AIM OF THE EXERCISE
Please state the number of lines in the records below that contain the string "give", and nothing further.

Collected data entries
____________________

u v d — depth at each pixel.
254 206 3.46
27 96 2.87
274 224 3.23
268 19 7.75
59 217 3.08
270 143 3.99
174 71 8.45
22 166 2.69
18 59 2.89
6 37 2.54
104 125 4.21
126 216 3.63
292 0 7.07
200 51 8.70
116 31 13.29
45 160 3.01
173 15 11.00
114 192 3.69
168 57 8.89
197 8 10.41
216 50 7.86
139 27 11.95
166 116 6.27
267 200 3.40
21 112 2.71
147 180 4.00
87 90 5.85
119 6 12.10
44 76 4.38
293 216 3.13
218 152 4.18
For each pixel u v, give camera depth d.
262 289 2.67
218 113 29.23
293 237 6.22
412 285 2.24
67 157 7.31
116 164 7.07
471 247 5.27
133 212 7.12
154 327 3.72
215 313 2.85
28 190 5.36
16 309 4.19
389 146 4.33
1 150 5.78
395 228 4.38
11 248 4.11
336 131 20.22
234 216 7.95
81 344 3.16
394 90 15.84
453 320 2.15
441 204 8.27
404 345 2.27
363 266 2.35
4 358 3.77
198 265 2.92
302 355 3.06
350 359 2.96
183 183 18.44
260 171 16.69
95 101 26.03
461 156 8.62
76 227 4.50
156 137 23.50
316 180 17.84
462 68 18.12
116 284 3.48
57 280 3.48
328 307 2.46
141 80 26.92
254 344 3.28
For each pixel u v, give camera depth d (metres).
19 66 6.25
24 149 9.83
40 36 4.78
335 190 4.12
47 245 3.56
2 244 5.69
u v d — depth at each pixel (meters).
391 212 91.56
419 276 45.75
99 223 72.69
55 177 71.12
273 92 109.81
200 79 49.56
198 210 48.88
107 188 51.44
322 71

____________________

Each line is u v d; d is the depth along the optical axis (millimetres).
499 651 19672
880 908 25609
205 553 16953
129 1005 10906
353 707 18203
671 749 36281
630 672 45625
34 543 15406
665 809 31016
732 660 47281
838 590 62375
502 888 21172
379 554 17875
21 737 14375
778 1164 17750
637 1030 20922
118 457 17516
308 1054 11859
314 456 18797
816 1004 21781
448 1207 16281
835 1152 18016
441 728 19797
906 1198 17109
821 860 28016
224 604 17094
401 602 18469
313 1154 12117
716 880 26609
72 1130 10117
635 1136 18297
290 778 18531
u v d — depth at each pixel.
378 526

____________________

PROBLEM SOLUTION
2